LiveU TVNZ 11June2019The NZ broadcaster has been using LiveU technology since 2015 with multiple units deployed around the country as well as in New York, London and Sydney. The units have been used for all major news and sports events, including royal and state visits, covering political campaigns and elections, as well as the 2018 Commonwealth Games in Sydney, Rio Summer Games in 2016, and the yellow vest protests in France.

The upgraded technology will see use for domestic and international live news and sports coverage on TV and across TVNZ’s online platforms. It comes in time for this September’s Rugby World Cup in Japan where multiple LiveU units will see use covering action around the games and even serve as disaster recovery backups for the fibre transmission of the games themselves. The deployment will be overseen by Pacific Live Media, LiveU’s long-term partner in the region, which will provide ongoing service and support.

TVNZ said that deploying LiveU has completely changed its business, enabling it to cover stories with no need for SNG trucks. “We had been interested in the technology for some time, but it really came to a head before the 2015 Rugby World Cup in England,” explained Andrew Fernie, general manager of operations, news and current affairs for TVNZ.

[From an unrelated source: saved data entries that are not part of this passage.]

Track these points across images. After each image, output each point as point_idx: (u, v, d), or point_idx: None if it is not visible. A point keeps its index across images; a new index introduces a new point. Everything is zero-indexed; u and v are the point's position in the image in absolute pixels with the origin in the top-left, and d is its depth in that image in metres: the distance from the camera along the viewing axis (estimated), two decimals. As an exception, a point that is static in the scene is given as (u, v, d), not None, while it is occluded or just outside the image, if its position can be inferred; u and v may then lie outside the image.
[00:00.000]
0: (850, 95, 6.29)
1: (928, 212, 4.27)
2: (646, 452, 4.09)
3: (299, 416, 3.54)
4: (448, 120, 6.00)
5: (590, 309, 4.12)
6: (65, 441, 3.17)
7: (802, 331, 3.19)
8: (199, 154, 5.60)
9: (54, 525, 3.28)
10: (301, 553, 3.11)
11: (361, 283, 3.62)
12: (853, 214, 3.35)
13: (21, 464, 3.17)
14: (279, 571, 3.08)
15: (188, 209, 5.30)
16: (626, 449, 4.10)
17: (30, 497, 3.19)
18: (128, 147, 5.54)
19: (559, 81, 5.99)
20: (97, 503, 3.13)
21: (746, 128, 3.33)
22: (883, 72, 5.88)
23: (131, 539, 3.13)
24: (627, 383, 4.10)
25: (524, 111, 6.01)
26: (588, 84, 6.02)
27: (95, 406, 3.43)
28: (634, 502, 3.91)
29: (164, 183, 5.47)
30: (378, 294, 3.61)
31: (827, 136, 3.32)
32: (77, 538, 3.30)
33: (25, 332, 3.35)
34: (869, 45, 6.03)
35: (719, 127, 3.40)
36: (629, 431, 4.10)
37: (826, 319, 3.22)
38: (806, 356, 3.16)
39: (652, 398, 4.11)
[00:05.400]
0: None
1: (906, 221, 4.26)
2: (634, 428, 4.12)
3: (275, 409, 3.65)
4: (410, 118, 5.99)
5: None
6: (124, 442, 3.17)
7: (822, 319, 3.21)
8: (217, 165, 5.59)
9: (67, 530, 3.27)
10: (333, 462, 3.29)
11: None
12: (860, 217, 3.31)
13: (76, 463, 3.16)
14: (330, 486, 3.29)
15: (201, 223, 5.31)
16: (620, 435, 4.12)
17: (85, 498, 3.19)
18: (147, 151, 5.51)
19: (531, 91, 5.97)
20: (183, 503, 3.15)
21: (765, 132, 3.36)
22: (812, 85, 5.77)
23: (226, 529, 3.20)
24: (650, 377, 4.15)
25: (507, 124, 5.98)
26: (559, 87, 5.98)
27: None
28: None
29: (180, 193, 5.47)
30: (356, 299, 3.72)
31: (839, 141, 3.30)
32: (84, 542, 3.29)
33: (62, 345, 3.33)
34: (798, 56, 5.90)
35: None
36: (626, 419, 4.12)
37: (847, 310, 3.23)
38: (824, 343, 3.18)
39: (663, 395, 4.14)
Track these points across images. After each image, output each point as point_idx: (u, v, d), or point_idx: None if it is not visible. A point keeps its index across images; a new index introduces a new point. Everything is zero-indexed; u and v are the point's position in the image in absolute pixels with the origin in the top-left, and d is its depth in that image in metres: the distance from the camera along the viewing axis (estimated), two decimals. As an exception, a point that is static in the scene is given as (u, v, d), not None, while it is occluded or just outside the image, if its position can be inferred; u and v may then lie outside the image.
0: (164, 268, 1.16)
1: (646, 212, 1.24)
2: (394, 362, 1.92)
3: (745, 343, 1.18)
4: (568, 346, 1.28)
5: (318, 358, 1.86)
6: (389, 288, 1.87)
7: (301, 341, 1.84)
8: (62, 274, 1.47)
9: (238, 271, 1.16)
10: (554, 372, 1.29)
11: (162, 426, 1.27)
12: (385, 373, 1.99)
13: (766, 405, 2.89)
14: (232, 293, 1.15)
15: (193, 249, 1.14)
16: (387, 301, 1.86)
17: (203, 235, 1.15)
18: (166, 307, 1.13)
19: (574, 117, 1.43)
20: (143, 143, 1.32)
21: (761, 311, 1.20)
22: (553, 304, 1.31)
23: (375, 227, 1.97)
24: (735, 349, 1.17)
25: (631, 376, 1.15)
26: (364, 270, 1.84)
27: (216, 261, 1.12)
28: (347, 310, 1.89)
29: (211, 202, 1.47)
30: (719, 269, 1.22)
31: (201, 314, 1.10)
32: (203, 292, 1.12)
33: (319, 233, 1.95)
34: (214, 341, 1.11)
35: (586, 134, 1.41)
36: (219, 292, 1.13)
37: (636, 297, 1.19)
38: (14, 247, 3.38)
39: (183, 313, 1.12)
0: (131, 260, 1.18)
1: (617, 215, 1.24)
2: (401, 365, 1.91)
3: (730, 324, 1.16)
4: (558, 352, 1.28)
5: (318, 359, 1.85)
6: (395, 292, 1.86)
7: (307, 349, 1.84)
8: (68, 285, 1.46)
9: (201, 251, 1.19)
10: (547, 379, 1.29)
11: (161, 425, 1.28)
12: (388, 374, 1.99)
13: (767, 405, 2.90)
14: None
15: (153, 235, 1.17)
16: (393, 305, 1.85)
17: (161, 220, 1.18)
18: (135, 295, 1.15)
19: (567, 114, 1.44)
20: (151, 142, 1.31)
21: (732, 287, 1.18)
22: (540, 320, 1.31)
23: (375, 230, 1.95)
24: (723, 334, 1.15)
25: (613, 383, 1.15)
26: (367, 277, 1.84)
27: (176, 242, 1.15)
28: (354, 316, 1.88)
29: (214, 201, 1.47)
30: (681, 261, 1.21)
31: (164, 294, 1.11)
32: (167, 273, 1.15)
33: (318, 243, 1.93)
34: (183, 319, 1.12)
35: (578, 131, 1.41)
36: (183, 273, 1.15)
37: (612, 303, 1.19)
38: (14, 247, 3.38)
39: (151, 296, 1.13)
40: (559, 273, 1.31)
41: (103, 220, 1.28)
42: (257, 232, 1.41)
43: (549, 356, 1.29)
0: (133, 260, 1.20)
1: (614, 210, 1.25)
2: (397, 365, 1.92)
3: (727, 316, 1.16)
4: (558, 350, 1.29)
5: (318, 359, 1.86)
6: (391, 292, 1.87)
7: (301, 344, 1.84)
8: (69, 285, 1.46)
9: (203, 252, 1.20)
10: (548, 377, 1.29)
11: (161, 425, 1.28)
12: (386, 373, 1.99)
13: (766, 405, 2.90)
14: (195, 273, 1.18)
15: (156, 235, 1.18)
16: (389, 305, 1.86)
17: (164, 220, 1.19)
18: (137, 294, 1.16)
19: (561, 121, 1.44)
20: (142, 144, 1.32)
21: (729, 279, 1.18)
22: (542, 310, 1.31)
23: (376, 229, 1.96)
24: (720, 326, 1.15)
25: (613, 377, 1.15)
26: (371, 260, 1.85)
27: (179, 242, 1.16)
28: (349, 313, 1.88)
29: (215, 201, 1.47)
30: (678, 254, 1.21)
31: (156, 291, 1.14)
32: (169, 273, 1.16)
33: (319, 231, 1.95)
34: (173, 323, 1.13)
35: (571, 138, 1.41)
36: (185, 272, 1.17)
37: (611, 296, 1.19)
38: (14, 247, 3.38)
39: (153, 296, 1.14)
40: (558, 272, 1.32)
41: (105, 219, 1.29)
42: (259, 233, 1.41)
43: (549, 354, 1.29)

“After testing the equipment, we were impressed by LiveU’s LU200 small-form factor, ease of use and video quality and started spreading the units across the country. The catalyst for the major growth in pushing these units out were the changes we made to the newsgathering and news operations teams across the entire country. In 2017, we introduced a centralised editing model, taking all the contribution servers and combining them into a main content and production server in our main newsroom in Auckland. This meant that all the content could be streamed or sent via store and forward into the main server; we could then get all the content out to our linear and digital channels almost immediately.”